Shrinking rural communities, Oklahoma's decision not to expand Medicaid as part of the Affordable Care Act, and cuts to Medicaid reimbursement rates have created a financial crisis for many of the state's smaller hospitals, The Oklahoman (http://bit.ly/2n6hePe ) reported.
"It's death by a thousand cuts that are not that big, but you put them all together and they are significant," said Andy Fosmire, vice president for Rural Health at Oklahoma Hospital Association. "Populations are declining in rural areas and folks in rural communities tend to be older, poorer and sicker than their urban counterparts."
Medicaid reimburses Oklahoma hospitals about 99 percent of costs, which causes Oklahoma hospitals to lose money on patients using Medicaid.
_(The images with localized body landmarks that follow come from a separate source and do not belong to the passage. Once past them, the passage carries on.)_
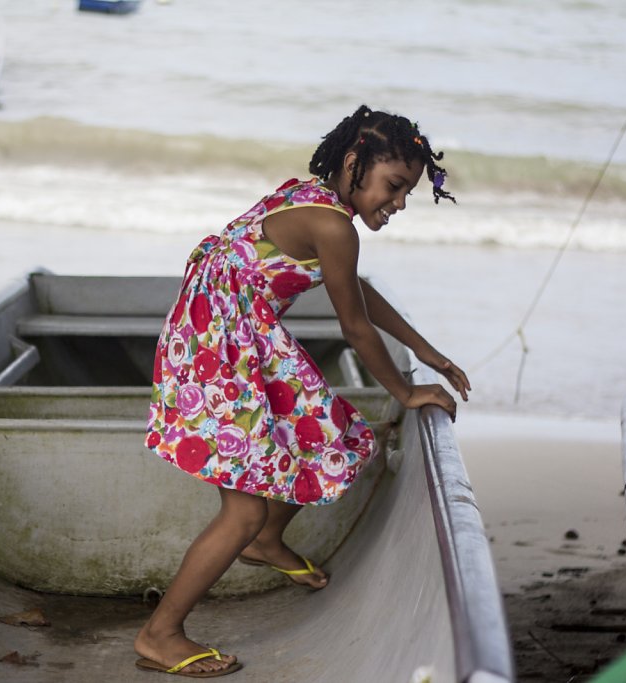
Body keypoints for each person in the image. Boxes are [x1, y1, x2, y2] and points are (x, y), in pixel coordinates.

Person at [134, 105, 470, 678]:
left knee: (334, 440)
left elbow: (356, 291)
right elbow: (354, 326)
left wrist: (428, 352)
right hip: (221, 351)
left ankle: (266, 541)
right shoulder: (332, 225)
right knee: (240, 511)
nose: (401, 202)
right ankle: (160, 633)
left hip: (225, 336)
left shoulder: (311, 196)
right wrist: (406, 392)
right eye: (395, 185)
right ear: (353, 162)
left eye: (409, 190)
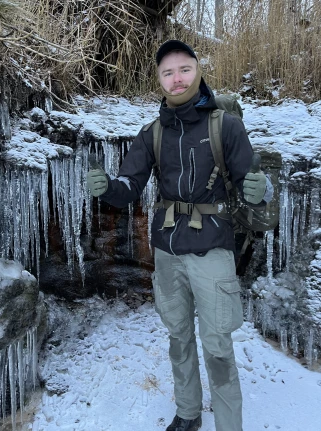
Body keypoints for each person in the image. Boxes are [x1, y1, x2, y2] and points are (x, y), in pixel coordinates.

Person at [87, 40, 271, 431]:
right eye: (167, 73)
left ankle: (229, 425)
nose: (176, 79)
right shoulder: (153, 133)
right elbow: (129, 184)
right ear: (159, 80)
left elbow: (249, 182)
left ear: (198, 71)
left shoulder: (226, 126)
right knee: (179, 337)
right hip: (168, 252)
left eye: (183, 70)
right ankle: (188, 414)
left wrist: (262, 188)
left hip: (212, 251)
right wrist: (107, 187)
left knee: (218, 346)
"If rates continue to decrease at the rate they have in the past 4 or 5 years, hospitals and other health care providers are going to have to start looking at all the services they provide to see if they are sustainable," said Brent Smith, CEO of Lawton-based Comanche County Hospital Authority.
The Oklahoma Health Care Authority oversees Oklahoma's Medicaid program. Since 2010, the authority has seen more than $446,000,000 in total Medicaid funding cuts.
"It's hurting all of our providers. We are just trying to protect Medicaid providers as much as we can," said Jo Kilgore, spokeswoman for the Oklahoma Health Care Authority. "We are just trying to make sure we pay all of our providers an adequate rate so they can continue to participate in the program."
As Oklahoma looks to fill a nearly $900 million budget hole, more cuts to Oklahoma Medicaid payments could be an option for providers in the next fiscal year.
Gov. Mary Fallin has proposed an 11.2 percent funding increase for the Oklahoma Health Care Authority, targeted for Medicaid-related programs for the state's 2018 budget.
Since 2011, nine rural hospitals in the state have filed for bankruptcy and shutdown under financial strain.